_What you have to do_
List each line in the material below that contains the string "Lightning". Case counts, so a line matches only if its letters are uppercase and lowercase in the same places.

_Provided records_

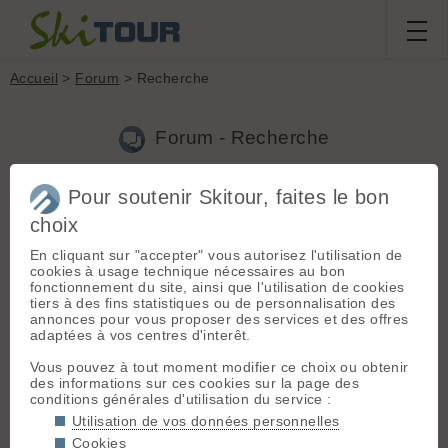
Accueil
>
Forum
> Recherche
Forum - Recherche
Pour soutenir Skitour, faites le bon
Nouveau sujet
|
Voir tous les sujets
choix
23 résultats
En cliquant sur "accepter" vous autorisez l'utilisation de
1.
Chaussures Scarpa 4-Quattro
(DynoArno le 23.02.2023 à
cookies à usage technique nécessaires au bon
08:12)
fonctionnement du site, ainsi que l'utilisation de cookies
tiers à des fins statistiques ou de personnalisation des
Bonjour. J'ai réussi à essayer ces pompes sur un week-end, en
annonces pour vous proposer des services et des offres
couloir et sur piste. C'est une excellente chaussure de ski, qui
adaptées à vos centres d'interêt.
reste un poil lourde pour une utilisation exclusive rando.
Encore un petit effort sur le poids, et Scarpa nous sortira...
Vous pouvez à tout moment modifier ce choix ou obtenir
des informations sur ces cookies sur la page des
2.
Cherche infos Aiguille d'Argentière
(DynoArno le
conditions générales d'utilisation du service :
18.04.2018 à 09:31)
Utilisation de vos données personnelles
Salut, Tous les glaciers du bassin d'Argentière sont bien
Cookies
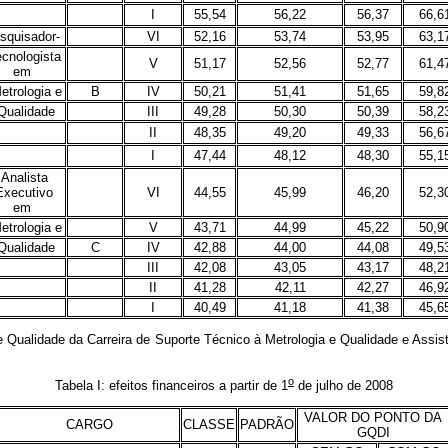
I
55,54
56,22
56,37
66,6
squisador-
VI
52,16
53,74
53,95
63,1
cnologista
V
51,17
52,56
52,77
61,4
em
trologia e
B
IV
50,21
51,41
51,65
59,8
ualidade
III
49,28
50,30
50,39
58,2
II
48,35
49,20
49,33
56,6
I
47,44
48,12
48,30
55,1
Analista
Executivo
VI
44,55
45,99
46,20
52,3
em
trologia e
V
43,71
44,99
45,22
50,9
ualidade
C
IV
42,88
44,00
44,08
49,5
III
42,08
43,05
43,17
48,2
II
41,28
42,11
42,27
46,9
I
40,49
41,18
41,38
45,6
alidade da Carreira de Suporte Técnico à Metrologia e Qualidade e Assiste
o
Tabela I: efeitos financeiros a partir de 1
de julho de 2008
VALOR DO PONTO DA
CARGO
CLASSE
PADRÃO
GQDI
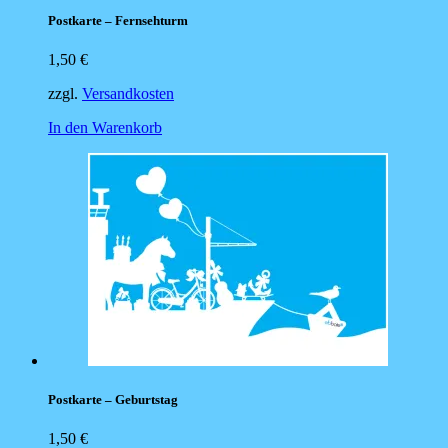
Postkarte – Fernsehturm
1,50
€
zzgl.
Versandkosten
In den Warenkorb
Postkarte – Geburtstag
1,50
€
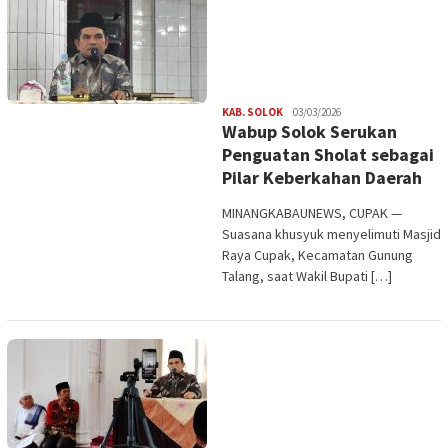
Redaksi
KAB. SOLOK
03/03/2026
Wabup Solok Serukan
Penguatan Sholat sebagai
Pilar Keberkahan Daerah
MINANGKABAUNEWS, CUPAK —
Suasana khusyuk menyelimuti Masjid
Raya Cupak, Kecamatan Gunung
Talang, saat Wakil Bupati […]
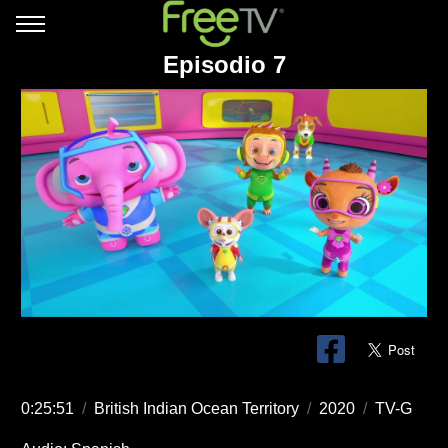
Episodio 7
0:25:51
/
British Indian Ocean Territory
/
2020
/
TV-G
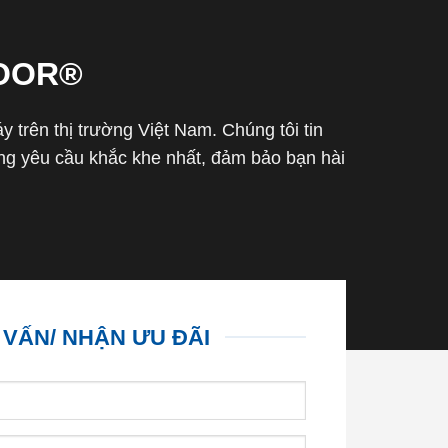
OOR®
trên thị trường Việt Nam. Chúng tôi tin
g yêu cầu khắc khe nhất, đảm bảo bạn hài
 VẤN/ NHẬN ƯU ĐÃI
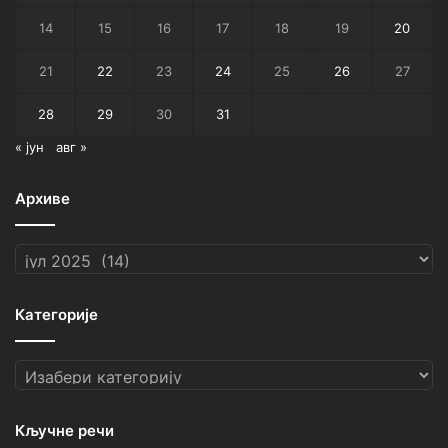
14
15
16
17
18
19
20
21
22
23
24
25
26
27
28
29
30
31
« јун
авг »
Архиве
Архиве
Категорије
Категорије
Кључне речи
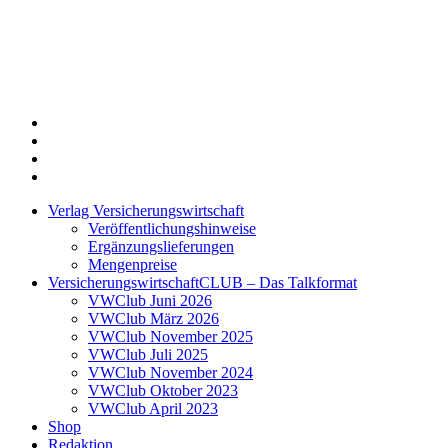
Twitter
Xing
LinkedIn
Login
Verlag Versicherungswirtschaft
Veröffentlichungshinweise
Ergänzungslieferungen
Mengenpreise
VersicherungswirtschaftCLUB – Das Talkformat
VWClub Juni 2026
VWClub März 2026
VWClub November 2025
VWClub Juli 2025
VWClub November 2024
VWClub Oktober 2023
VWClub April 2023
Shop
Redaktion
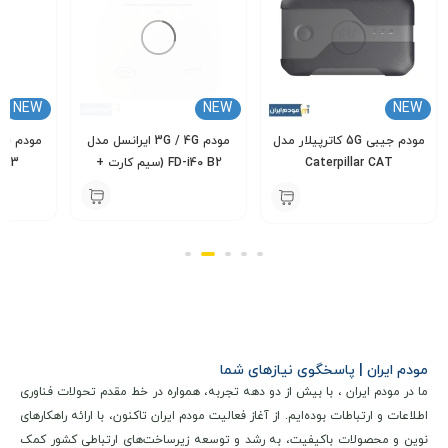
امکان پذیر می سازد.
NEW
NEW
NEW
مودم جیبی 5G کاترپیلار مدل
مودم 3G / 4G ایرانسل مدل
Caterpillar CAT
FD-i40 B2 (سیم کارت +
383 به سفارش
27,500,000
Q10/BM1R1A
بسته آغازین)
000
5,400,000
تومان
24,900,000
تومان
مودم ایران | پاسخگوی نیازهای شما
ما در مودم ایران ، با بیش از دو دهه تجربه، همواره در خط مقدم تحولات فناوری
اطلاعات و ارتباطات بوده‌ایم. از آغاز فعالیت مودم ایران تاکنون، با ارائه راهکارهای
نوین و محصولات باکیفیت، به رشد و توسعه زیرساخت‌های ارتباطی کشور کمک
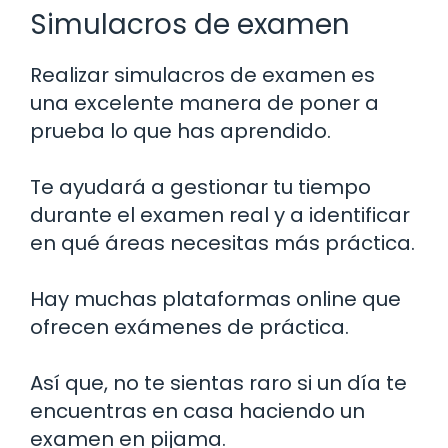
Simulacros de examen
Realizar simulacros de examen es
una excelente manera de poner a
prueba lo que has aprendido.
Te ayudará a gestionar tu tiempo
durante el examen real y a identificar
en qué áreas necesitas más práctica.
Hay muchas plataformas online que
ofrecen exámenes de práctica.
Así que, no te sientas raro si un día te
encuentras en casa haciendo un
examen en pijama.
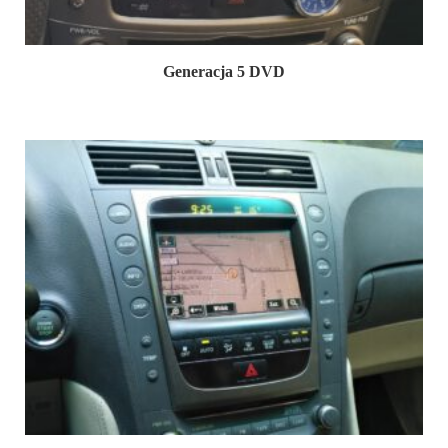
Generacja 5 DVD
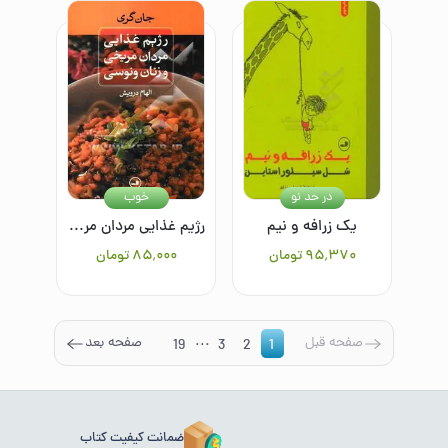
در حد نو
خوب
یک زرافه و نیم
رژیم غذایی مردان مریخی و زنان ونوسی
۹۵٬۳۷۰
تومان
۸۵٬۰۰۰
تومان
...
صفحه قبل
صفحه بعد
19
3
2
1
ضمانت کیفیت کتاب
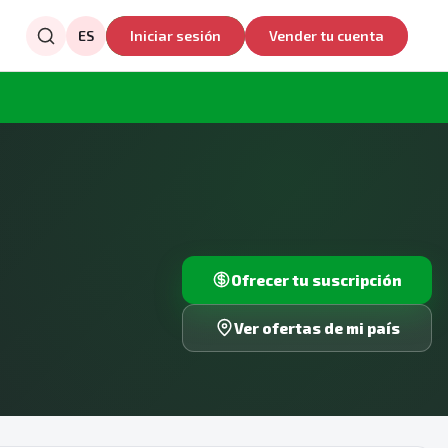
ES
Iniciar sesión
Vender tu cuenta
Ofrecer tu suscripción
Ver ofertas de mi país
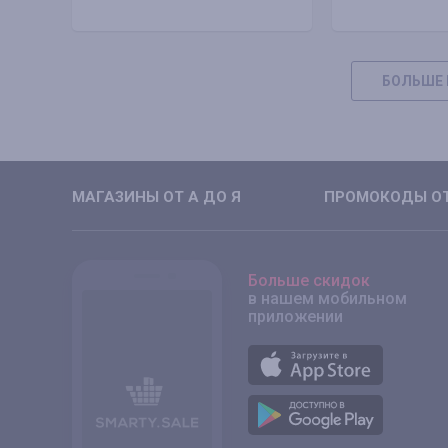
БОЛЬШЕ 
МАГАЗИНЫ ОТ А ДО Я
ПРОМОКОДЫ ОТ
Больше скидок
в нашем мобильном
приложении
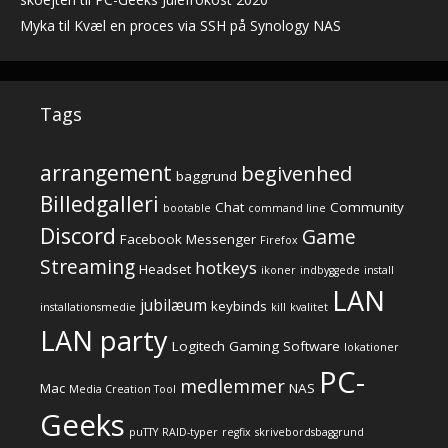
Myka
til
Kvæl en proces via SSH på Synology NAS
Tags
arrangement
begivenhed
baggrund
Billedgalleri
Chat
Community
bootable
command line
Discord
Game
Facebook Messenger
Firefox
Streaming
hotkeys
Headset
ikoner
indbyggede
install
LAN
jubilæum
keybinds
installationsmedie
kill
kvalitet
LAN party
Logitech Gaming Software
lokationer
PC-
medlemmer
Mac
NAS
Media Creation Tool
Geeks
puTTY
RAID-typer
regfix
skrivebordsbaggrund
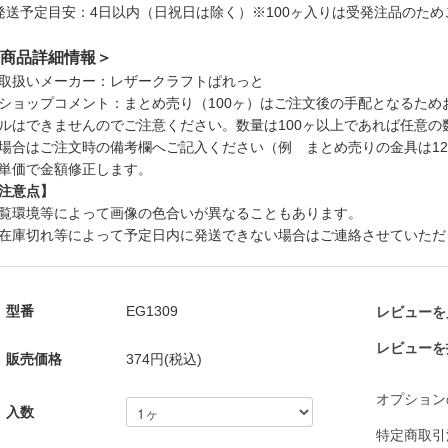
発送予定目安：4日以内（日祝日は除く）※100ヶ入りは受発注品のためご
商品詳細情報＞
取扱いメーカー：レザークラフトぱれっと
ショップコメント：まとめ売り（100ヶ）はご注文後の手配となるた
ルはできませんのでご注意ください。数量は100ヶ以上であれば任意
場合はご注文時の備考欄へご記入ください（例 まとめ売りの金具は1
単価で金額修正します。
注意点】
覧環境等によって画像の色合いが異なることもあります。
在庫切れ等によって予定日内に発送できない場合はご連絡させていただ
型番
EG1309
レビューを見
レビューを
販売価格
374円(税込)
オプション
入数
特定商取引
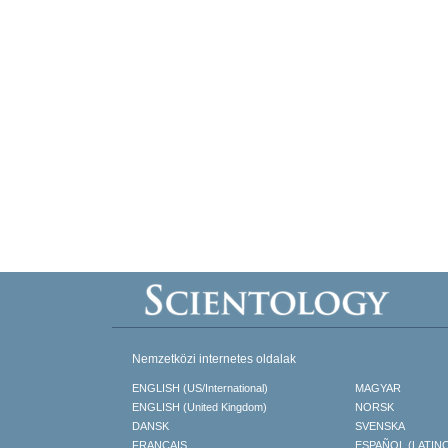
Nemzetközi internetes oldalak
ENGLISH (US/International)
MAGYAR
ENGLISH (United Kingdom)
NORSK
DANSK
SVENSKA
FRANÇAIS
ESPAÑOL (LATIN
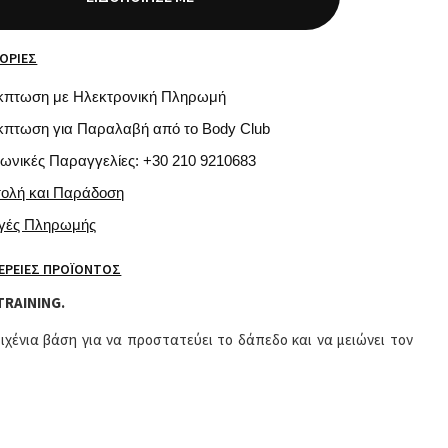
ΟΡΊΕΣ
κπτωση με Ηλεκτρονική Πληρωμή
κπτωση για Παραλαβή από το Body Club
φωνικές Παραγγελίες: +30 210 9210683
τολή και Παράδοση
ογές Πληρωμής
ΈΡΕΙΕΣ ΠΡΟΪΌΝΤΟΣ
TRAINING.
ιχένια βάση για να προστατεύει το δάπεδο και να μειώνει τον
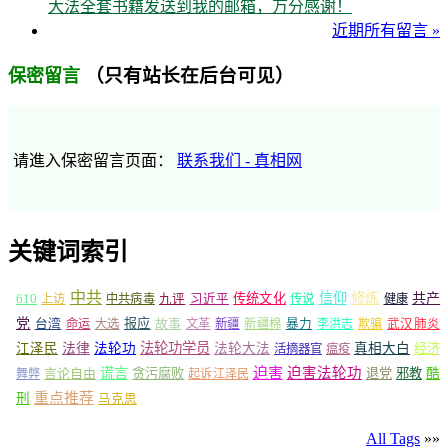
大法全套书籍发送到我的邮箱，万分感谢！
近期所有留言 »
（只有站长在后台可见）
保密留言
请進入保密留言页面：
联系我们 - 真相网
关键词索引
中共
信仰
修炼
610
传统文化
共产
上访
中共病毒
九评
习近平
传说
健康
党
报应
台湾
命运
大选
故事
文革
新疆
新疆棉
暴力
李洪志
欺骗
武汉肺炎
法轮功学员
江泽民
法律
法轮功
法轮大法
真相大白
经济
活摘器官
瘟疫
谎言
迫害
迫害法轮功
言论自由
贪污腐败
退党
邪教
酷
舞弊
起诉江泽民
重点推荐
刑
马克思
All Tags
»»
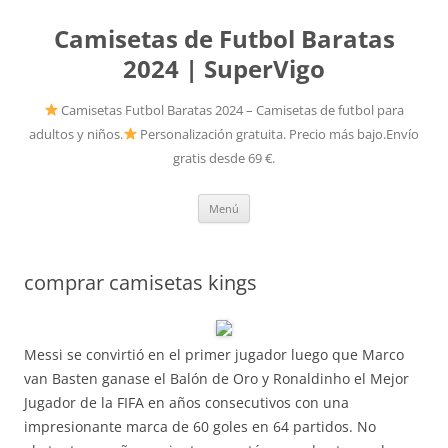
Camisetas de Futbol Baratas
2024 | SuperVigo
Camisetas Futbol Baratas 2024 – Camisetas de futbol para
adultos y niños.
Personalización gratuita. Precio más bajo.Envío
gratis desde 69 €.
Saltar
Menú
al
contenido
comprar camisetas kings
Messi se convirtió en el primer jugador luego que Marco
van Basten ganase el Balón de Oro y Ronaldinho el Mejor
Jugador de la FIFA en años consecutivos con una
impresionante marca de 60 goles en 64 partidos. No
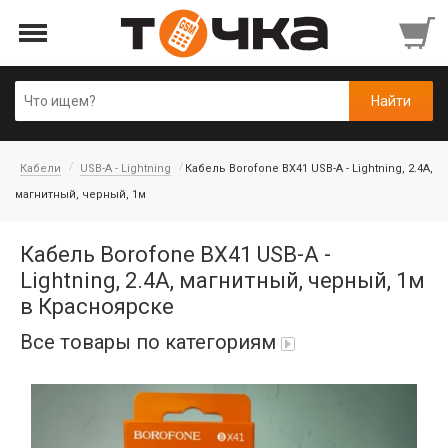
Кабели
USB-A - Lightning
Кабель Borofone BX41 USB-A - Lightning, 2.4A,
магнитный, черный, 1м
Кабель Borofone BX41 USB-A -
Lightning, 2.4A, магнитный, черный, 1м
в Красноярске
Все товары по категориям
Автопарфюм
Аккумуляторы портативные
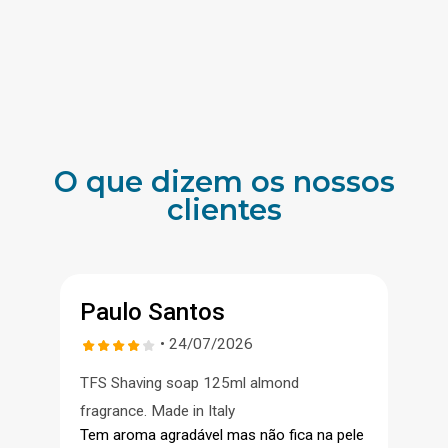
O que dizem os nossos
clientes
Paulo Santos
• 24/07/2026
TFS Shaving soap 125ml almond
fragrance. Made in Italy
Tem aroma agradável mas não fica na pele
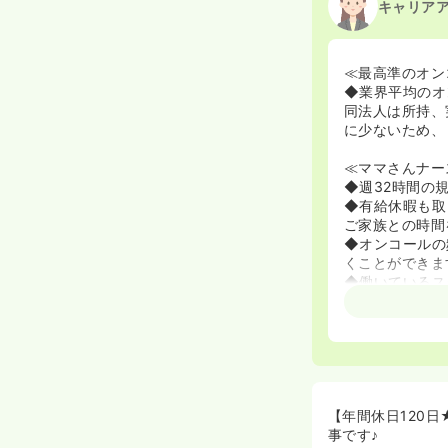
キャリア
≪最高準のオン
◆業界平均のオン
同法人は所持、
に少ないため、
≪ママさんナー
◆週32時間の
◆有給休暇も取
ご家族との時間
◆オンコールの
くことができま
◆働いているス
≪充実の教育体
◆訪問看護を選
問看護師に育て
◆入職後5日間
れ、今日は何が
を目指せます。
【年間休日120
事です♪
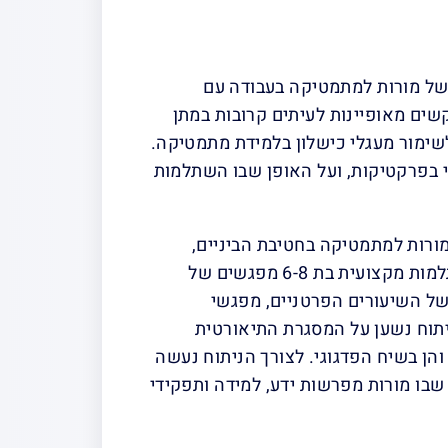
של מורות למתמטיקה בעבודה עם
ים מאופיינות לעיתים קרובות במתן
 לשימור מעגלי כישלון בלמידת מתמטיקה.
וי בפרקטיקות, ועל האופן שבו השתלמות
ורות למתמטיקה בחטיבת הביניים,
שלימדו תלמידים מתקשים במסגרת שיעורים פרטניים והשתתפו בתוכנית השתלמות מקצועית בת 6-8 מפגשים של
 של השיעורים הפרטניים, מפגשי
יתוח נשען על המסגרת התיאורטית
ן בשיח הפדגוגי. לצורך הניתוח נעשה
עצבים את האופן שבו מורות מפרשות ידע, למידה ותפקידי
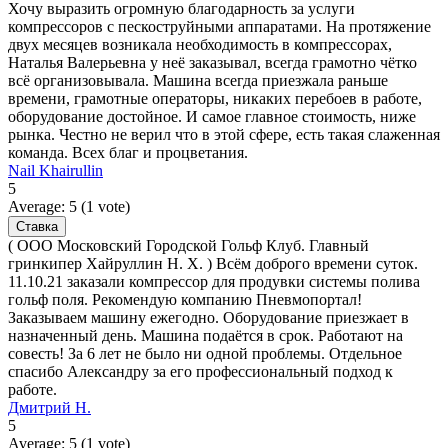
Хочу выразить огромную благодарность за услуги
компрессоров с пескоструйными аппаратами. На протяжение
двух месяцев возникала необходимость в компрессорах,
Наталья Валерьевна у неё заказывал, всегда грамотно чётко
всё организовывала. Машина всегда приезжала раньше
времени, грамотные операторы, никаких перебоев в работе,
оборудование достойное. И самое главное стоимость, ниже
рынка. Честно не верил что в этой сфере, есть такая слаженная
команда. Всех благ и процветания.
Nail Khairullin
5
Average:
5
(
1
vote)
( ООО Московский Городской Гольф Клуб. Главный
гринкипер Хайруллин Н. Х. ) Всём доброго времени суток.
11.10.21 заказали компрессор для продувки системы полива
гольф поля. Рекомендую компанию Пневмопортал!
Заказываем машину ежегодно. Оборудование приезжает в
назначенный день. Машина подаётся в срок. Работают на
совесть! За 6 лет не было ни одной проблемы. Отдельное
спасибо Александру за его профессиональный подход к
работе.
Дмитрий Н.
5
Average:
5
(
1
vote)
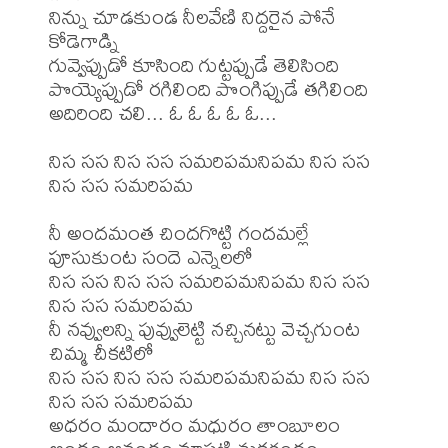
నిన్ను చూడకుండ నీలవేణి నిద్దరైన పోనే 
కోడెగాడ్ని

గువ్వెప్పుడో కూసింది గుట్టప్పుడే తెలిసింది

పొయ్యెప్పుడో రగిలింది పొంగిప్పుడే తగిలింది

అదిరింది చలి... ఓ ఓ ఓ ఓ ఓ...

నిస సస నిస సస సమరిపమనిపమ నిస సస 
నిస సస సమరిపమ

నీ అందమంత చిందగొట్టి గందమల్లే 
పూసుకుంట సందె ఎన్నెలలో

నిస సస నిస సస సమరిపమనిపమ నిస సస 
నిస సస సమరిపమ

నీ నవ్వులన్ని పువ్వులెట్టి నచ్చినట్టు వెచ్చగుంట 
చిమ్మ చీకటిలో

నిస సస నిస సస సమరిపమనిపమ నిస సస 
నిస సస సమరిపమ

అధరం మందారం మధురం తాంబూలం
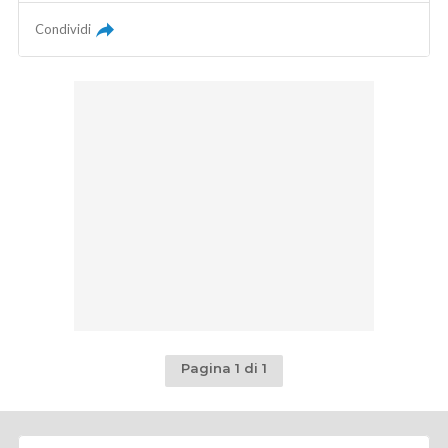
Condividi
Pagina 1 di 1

_Exercise output_
USB-A - Lightning
Кабель Borofone BX41 USB-A - Lightning, 2.4A,
Lightning, 2.4A, магнитный, черный, 1м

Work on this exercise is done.